(Saved entries)

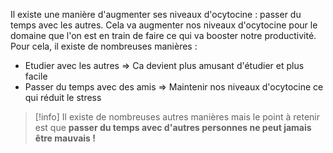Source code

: Il existe une manière d'augmenter ses niveaux d'ocytocine : passer du temps avec les autres. Cela va augmenter nos niveaux d'ocytocine pour le domaine que l'on est en train de faire ce qui va booster notre productivité. Pour cela, il existe de nombreuses manières :
- Etudier avec les autres ⇒ Ca devient plus amusant d'étudier et plus facile
- Passer du temps avec des amis ⇒ Maintenir nos niveaux d'ocytocine  ce qui réduit le stress

>[!info]
>Il existe de nombreuses autres manières mais le point à retenir est que **passer du temps avec d'autres personnes ne peut jamais être mauvais !**
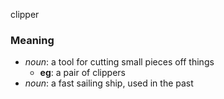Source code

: clipper
### Meaning
+ _noun_: a tool for cutting small pieces off things
	+ __eg__: a pair of clippers
+ _noun_:  a fast sailing ship, used in the past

§ **Request**:
Of the entries above, repeat exactly the lines between the line with "Il existe une" and the line with "- Etudier avec", inclusive, and no others.

§ **Final answer**:
: Il existe une manière d'augmenter ses niveaux d'ocytocine : passer du temps avec les autres. Cela va augmenter nos niveaux d'ocytocine pour le domaine que l'on est en train de faire ce qui va booster notre productivité. Pour cela, il existe de nombreuses manières :
- Etudier avec les autres ⇒ Ca devient plus amusant d'étudier et plus facile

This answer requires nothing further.